Every reader survives, and therein may be another key to the attraction.  Not merely our evasion of the inevitable for the time being, but that we can stand back half a step from the horror and irreversibility; that we can adopt the rationalist pose as a kind of guardrail between us and the abyss represented by the often gruesome corpse - an abyss that will swallow us all up in the breathtaking amplitude of time.

The great themes of literature - love, sex, death, and power - can and do play a part in good crime fiction, often all four together.  Oh, the plots!  They're the best.  While there are plenty of pulp writers who rip off plot-lines and reuse them, the reservoir of plots for the really good writers is apparently inexhaustible.  Life's plots certainly are.  And because good writing is not limited by sexual dimorphism, this is a genre where there are a lot of really good women writers, whether they are writing men or women as protagonists and perpetrators.

Crime fiction requires a writer to go beyond the instrumental.  If the relations don't make sense, the story comes across as being made of cardboard.  Our culture's socialization gives the advantage, then, to women in many respects.  Want to visit the suburbs and still find the heart of darkness?  Check out Laura Lippman.  Need some heart-stopping brutality?  Karin Slaughter will shred and barbecue corpses, subject her characters to torture and rape, and blow up a well-beloved protagonist right in front of your eyes in half a heartbeat.  Are you into the psychology of motives?  Take a ride with Denise Mina for Tartan noir that happens as much in the heads of the characters as on the streets.

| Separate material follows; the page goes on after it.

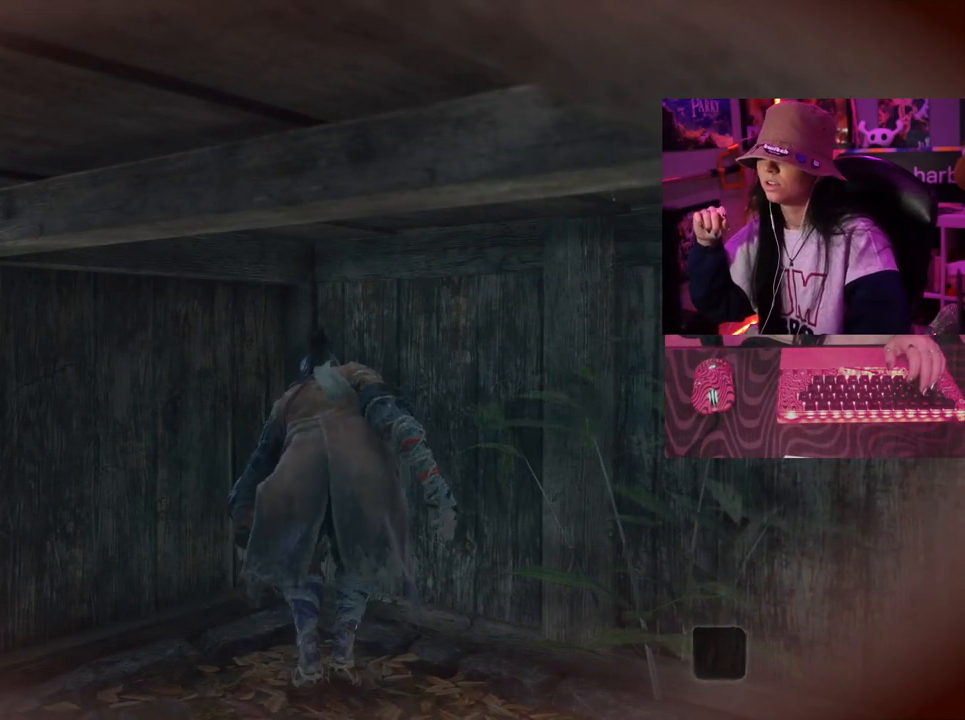
{"keys": ["d"], "mouse": [], "events": [[300, "d", "down"]]}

Crime fiction is no boys' club.  Crime fiction is about our fears, and women learn early to be less afraid to admit fear than men.  I've long contended that hyper-masculinity is compensation for the fear of fear, that it is rooted in some deep sexual terror.  Men talk about violence, but women are more often its victims.

Both like to read about it, but not necessarily for its own sake.  Some will say it is not realistic, and that this genre will predispose us to see dangers that are far less ubiquitous than these representations suggest.  It might make us paranoid.  These stories might scare children.

When I was a kid, I loved to be scared by stories, and look how screwed up I am!  (-:

Cabot Cove, Maine, the setting for Murder, She Wrote, has a murder rate that rivals Baghdad.  Who'd've known?

Actually, good crime fiction can describe the real world that we don't want to see, not that isn't out there.  The series, The Wire, where the moral differences between cops and criminals are often difficult to discern, shows a fallen city where a multi-factional civil war had broken out.  It should be mandatory viewing for Christians, because it shows the diseased social body that is hidden beneath the veneer of self-delusion and respectability.  It is the 20th and 21st Centuries writ small.

Crime fiction gives us a post-lapsarian world, temptations and all, and maybe, without trying, poses hard questions to Christians.

I'm not sure.  These are just a few thoughts.  Any others?


  1. This is a great piece Stan, and the questions you’ve raised are ones I’ve asked myself many times. I think the first novel that I ever read that catapulted me into the genre of crime fiction was American Tabloid by James Ellroy, which sucked me in like light into a black hole. Once deep into Ellroy’s world, I couldn’t help ask myself if I was feeding some part of me that didn’t need to be fed.

    Ultimately, I can’t deny that crime fiction puts the reader on the knife’s edge of so many human contradictions, and causes critical readers to think a lot and think hard about very difficult subjects.

    One of my favorite crime fiction films is Heat by Michael Mann. During a year in my life when I spent many weeks in hospitals, for work, and for loved ones, I remembered what Mann said about the detective character Hanna (played by Al Pacino). He said (I’m paraphrasing) Hanna was a composite from detectives he knew, and that a rare trait he saw in the detectives he considered the very best was an essential part of Hanna’s character. It was his ability to keep his heart open in the face of such horror. Rather than becoming numb to the loss and the sorrow and the waste, he felt every bit of it and used his angst to become a more effective investigator.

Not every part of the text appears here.